Образы Италии - Павел Павлович Муратов
Шрифт:
Интервал:
Закладка:
Это вступление к новеллам Ласка повторяет один мотив, который как-то особенно выдвигается флорентийской жизнью и искусством того времени. Точно вдруг там на самом деле наступила зима после Дантовой весны, лета Лоренцо Великолепного и осени Савонаролы. Точно снег стал чаще покрывать ровным слоем улицы Флоренции, как покрыл он их в ночь убийства герцога Алессандро. В очень многих новеллах Ласка действие происходит зимой, и свет, которым освещены лица на портретах Бронзино, кажется светом короткого зимнего дня.
Поэзия Берни и новеллы Ласка только частично объясняют нам характеры того времени. Более важными в этом смысле являются произведения другого писателя. Как ни странно, этот писатель принадлежит другому времени и другому народу, и, по-видимому, он никогда даже не был в Италии. Я говорю о Джоне Вебстере, английском драматурге, принадлежащем к той группе писателей для театра, которую называют общим именем современников Шекспира. Эта блестящая эпоха английского театра дала целый ряд загадок историкам литературы, и Джон Вебстер является самой странной из них. Жизнь его совершенно неизвестна. Мало найдется замечательных людей, которые так решительно канули бы в ночь веков. Самое существование Вебстера, кроме подписей под его трагедиями, известно только по долговой книге одного ростовщика. Там есть пометки, вроде того, что такому-то актеру выдано в долг столько-то денег под залог бутафорского плаща и за ручательством Джона Вебстера. В другой пометке должником значится сам Вебстер. Вот все, что мы о нем знаем.

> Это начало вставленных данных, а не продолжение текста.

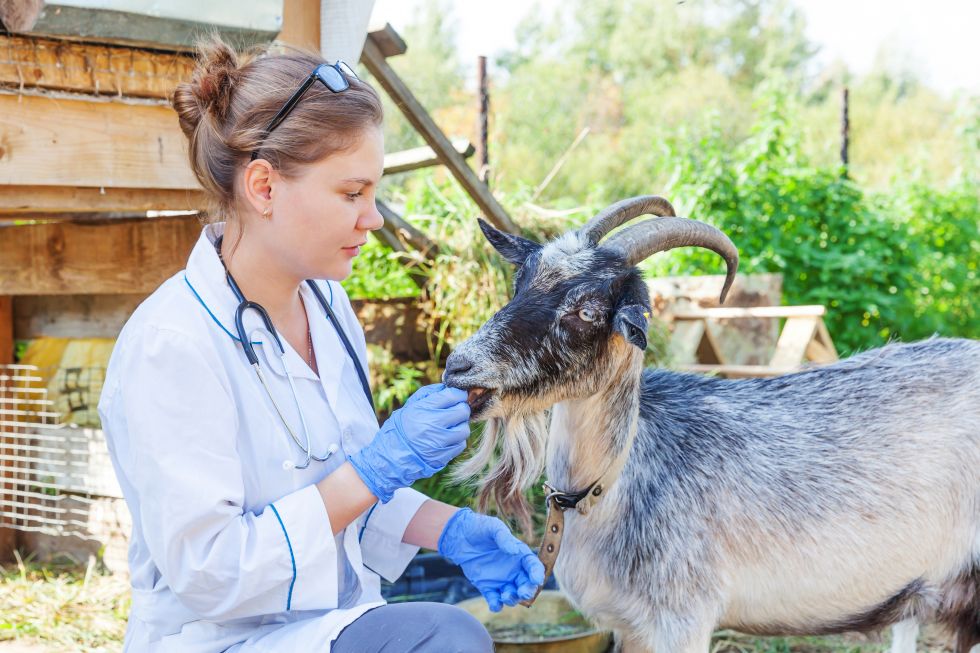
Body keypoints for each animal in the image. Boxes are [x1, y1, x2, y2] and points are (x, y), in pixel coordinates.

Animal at [446, 196, 980, 652]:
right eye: (520, 286)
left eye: (589, 310)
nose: (458, 366)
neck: (612, 485)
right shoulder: (631, 629)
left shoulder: (681, 621)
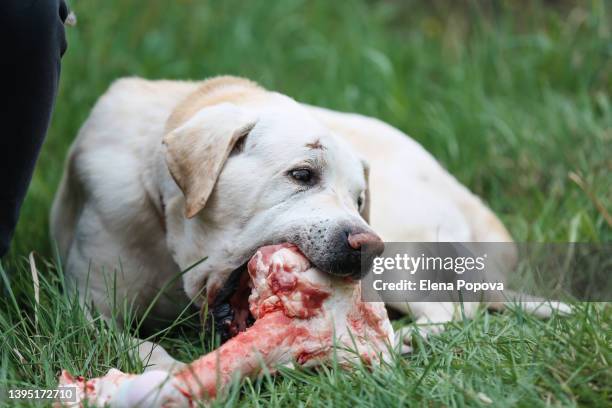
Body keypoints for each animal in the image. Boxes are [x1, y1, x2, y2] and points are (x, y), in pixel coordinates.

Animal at [51, 75, 560, 366]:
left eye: (359, 199)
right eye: (302, 175)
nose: (369, 245)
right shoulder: (83, 306)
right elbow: (132, 343)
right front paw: (167, 370)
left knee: (455, 311)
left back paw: (410, 339)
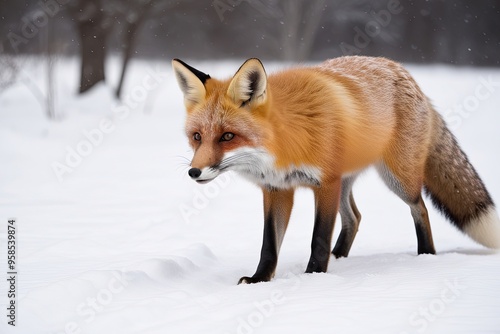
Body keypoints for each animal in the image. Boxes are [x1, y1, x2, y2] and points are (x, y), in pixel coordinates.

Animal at [172, 56, 500, 284]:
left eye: (227, 136)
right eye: (197, 137)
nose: (194, 172)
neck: (286, 142)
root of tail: (403, 71)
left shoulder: (325, 183)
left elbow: (318, 237)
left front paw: (314, 276)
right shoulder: (277, 189)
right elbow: (269, 244)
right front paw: (259, 279)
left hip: (397, 180)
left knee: (420, 208)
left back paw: (426, 255)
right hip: (347, 184)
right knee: (355, 217)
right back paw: (340, 257)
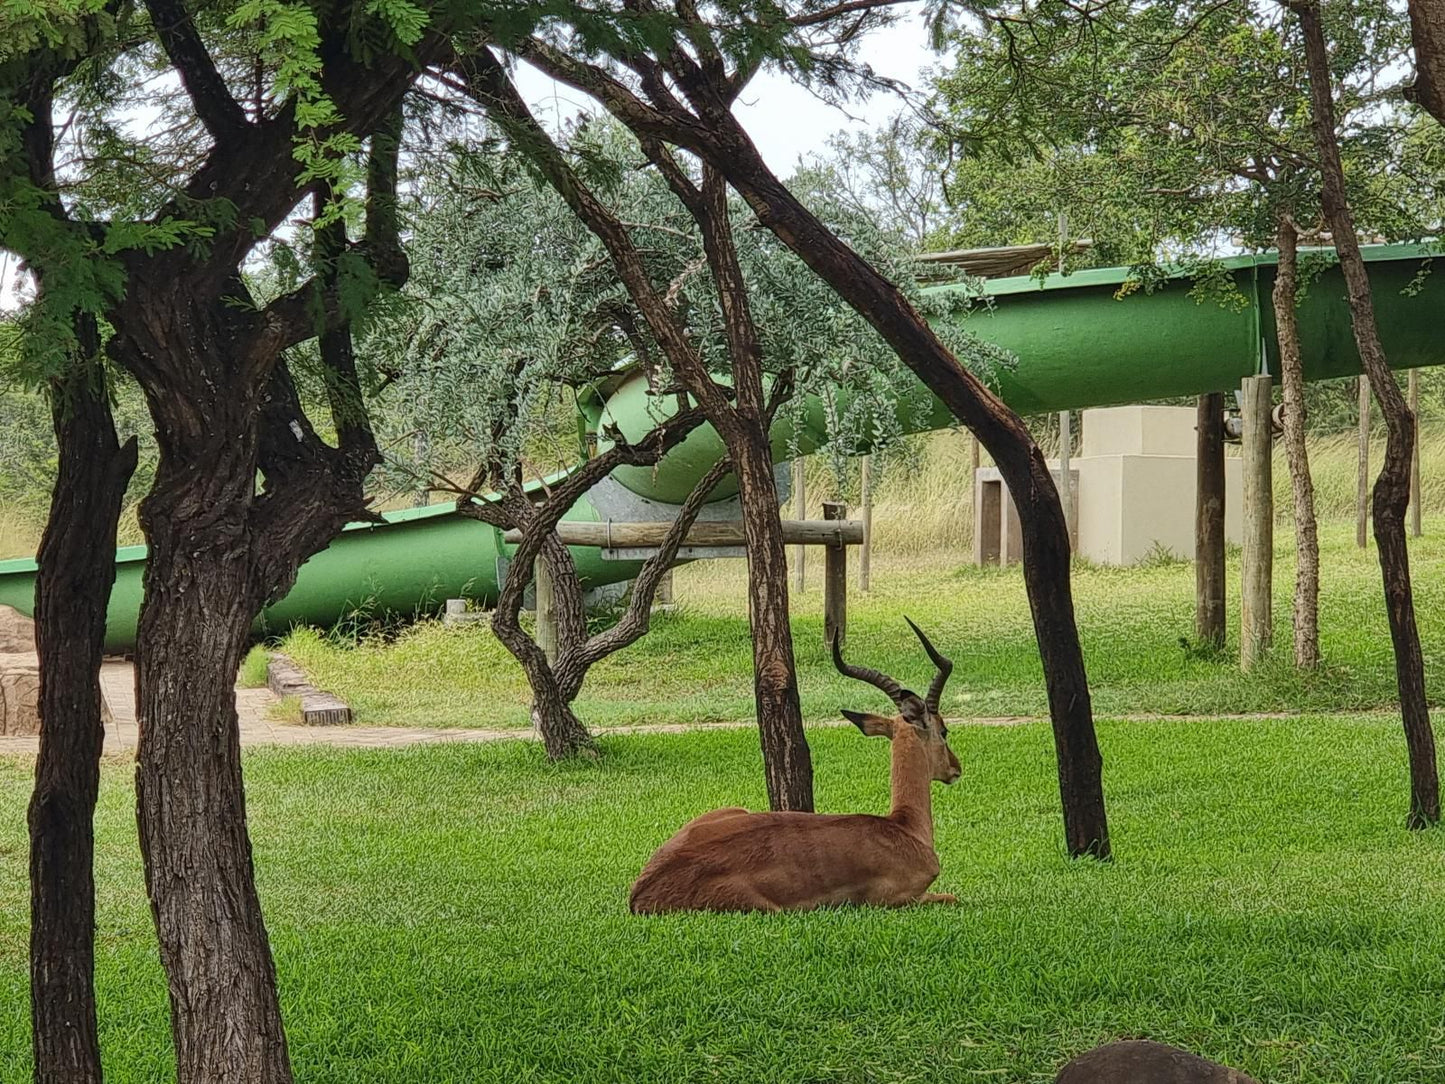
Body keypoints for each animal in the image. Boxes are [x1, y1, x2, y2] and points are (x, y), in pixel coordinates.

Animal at [624, 618, 953, 919]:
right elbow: (952, 896)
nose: (955, 768)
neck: (904, 828)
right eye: (944, 730)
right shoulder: (896, 899)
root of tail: (640, 893)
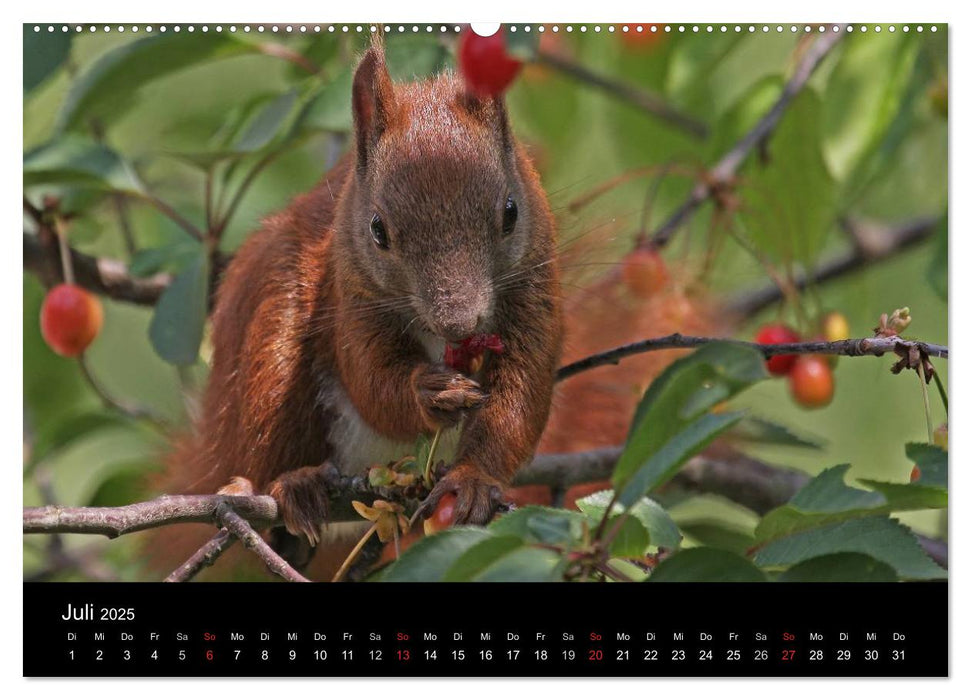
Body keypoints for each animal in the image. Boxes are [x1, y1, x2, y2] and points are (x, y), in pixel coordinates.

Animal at [174, 46, 564, 556]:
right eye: (378, 230)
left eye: (511, 212)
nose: (459, 323)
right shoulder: (350, 294)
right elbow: (369, 378)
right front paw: (429, 391)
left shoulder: (535, 288)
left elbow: (519, 395)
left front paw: (474, 480)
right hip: (270, 347)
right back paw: (291, 485)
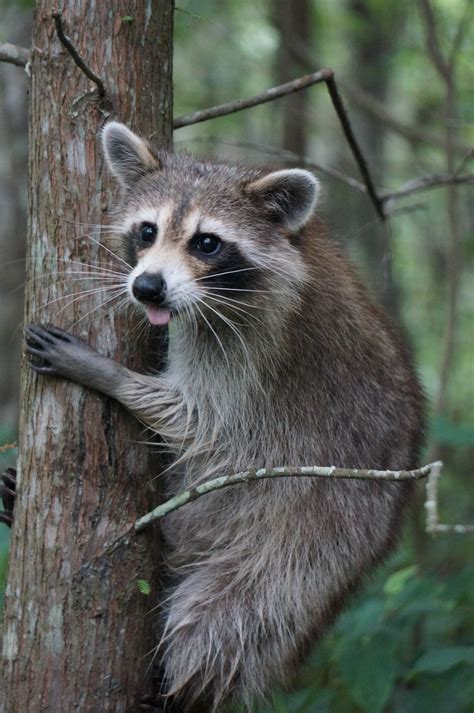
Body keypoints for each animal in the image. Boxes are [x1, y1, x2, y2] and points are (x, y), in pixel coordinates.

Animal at [25, 124, 424, 712]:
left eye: (206, 242)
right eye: (147, 231)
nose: (146, 287)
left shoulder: (252, 343)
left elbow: (199, 418)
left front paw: (106, 373)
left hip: (300, 549)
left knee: (216, 626)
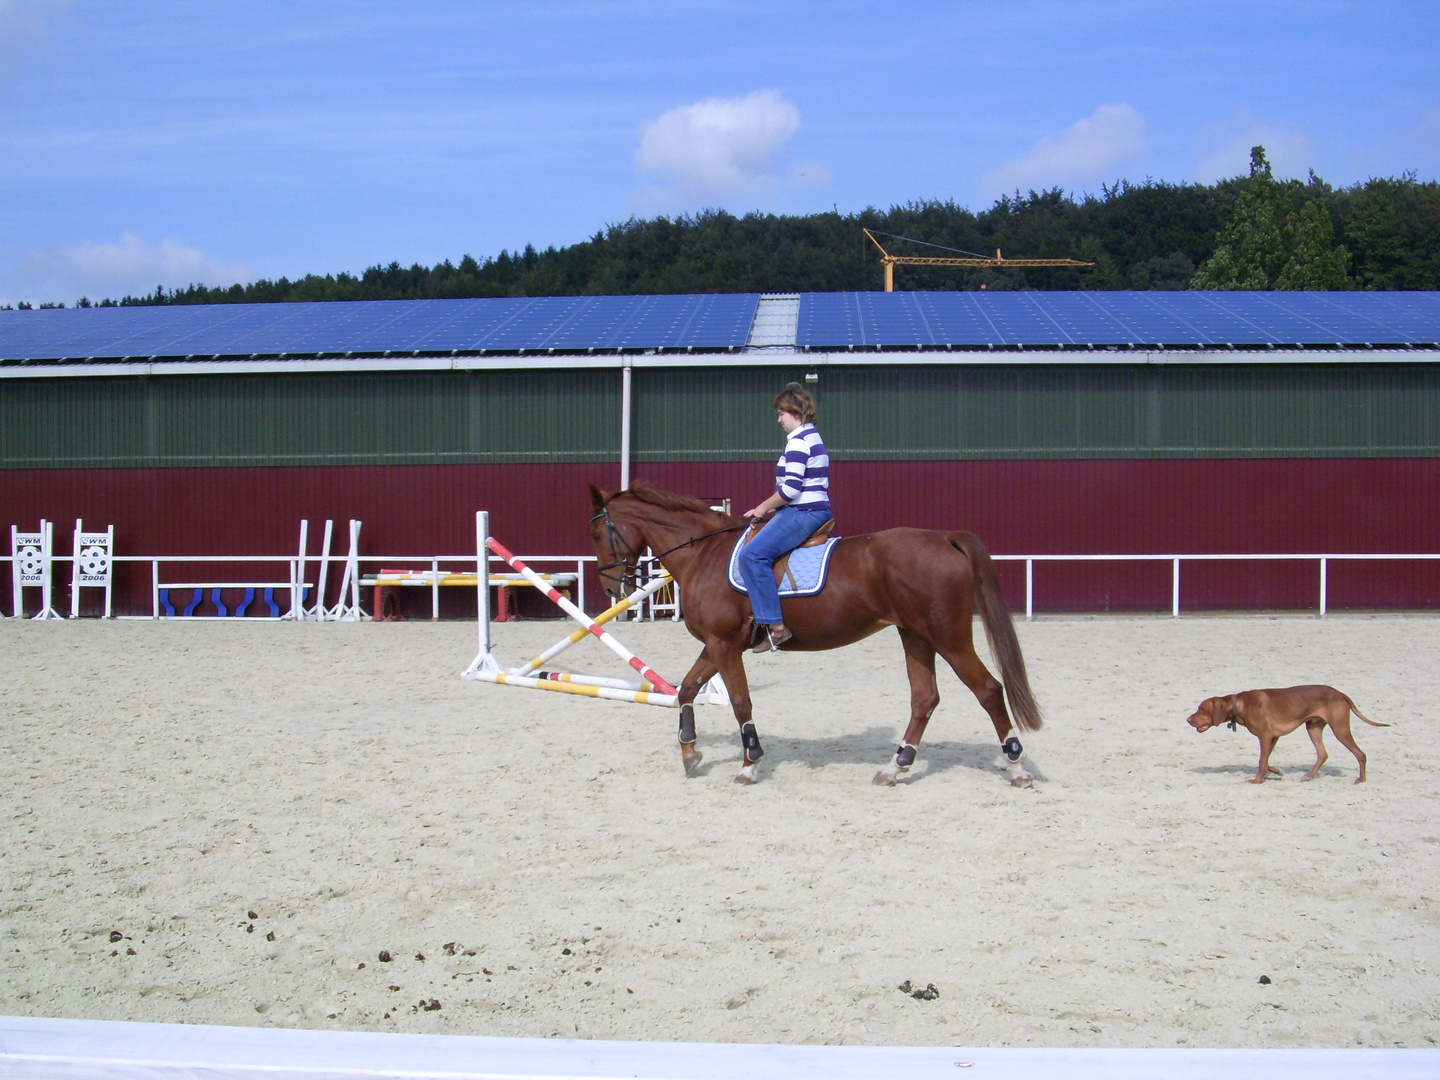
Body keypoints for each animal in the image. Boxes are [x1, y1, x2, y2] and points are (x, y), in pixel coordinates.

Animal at [587, 486, 1048, 789]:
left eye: (596, 534)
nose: (610, 587)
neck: (705, 554)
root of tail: (944, 537)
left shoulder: (723, 645)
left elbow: (739, 702)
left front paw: (749, 763)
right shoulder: (716, 646)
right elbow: (685, 690)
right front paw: (690, 753)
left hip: (948, 637)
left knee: (988, 690)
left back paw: (1016, 766)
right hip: (915, 636)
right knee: (925, 698)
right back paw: (896, 766)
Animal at [1186, 685, 1388, 789]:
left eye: (1202, 709)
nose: (1187, 719)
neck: (1240, 705)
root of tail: (1341, 693)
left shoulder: (1265, 736)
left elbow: (1261, 761)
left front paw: (1257, 780)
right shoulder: (1273, 737)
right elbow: (1266, 760)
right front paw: (1276, 772)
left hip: (1340, 729)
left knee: (1360, 754)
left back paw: (1361, 780)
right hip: (1313, 727)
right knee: (1322, 754)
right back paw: (1309, 776)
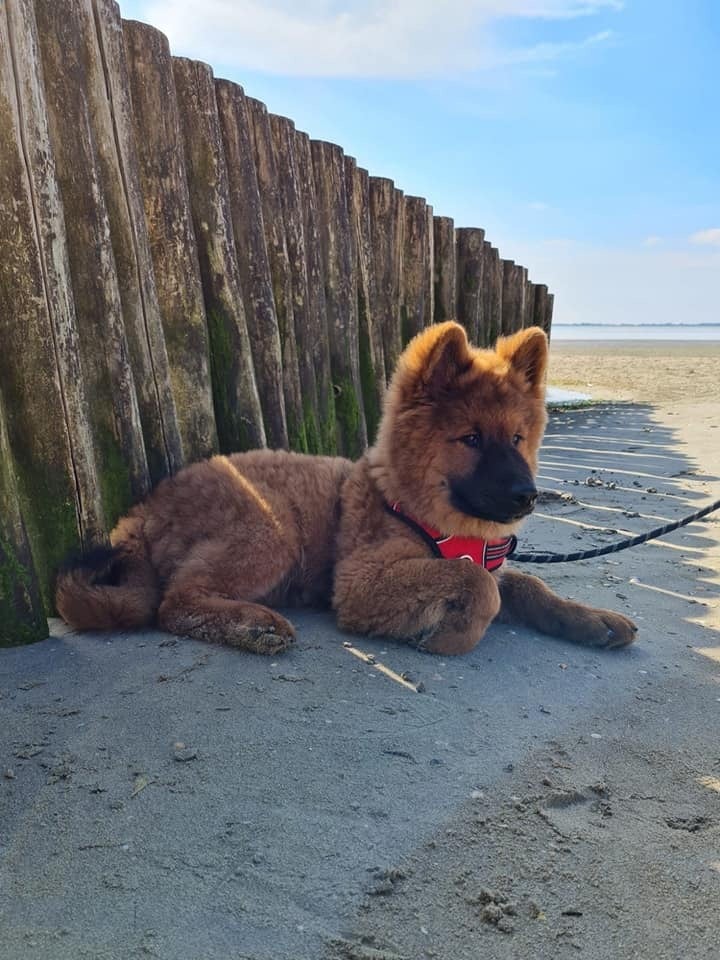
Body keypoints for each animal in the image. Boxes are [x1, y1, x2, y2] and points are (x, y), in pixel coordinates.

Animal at [57, 320, 640, 652]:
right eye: (472, 438)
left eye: (518, 438)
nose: (527, 496)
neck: (418, 506)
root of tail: (139, 513)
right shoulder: (359, 584)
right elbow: (480, 584)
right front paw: (451, 636)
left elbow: (525, 583)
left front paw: (589, 620)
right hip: (271, 528)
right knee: (174, 603)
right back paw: (252, 626)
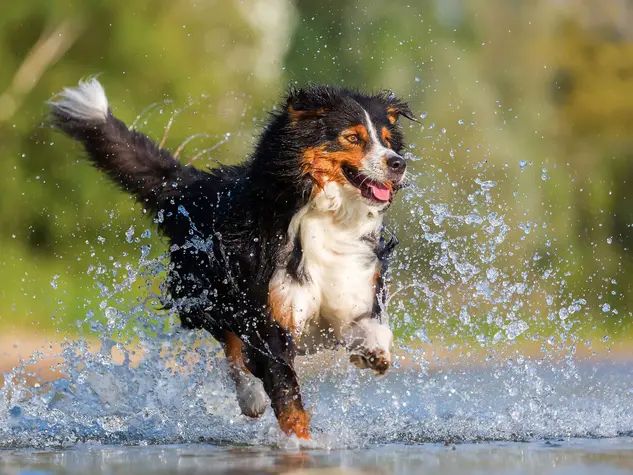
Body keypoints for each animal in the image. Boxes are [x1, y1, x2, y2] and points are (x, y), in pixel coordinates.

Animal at [49, 77, 414, 438]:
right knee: (232, 349)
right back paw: (250, 397)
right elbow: (286, 395)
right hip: (208, 297)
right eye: (352, 137)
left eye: (387, 141)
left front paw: (374, 352)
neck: (325, 215)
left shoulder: (352, 287)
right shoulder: (268, 317)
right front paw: (300, 443)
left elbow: (374, 326)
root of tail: (192, 185)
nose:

Между тем, как это указал Дж. А. Симондс, творчество Вебстера находится в самой тесной связи с Италией XVI века. Никто лучше не чувствовал дух этого ужасного времени и не выразил его с такой потрясающей силой слов и драматического действия. Нет никаких причин думать, что он бывал в Италии. Как и другие английские драматурги, он был знаком только с новеллами Банделло, Джиральди и других итальянских писателей XVI века. И это, конечно, ничего не объясняет. Перед нами несомненное чудо, художественное чудо – единственное из чудес, посещающее мир даже в наши скептические дни.
5
В трагедии Вебстера «Герцогиня Амальфи» есть сцена, превосходно изображающая то состояние духа, которое влекло за собой семейные трагедии Медичи. Герцог Фердинандо и Кардинал узнают, что их сестра родила ребенка от неизвестного отца. «Кардинал. Наша кровь, королевская кровь Арагона и Кастилии, смешана с грязью! Фердинандо. Необходимо решительное средство, не какой-нибудь целительный бальзам, но только огонь, кровавые банки, – это единственный способ очистить больную кровь. Я чувствую каплю жалости в глазу. Я вытру ее сейчас платком и этот платок подарю ее ублюдку. Кардинал. Зачем? Фердинандо. Пусть он обратит его в тонкую корпию для ран своей матери, когда я изрублю ее в куски… Мне кажется, я вижу, как она хохочет над нами. О гиена! Говорите со мной, говорите скорее мне что-нибудь, иначе воображение покажет мне ее в ту минуту, как она совершает свой постыдный грех… Кардинал. Вы переходите границы рассудка… Фердинандо. Разве у вас нет лихорадки, как у меня?.. Я готов убить ее теперь в самом себе или в вас, потому что, наверно, в нас есть грехи, которые Бог покарал в ней. Кардинал. Но вы решительно сошли с ума! Фердинандо (мечтает). Я бы хотел, чтобы их тела сожгли в яме с угольями, закрытой сверху, чтобы даже гарь от их пепла не могла подняться к небу. Или я хотел бы, чтобы простыни их постели были обмазаны смолой и серой, я завернул бы их и поджег. Или я велел бы сварить их ублюдка и заставил бы отца пожрать его». Надо заметить, что даже в устах этих вымышленных итальянских героев пафос чести и крови – чисто испанский пафос, – речь идет о королевской крови Кастилии и Арагона.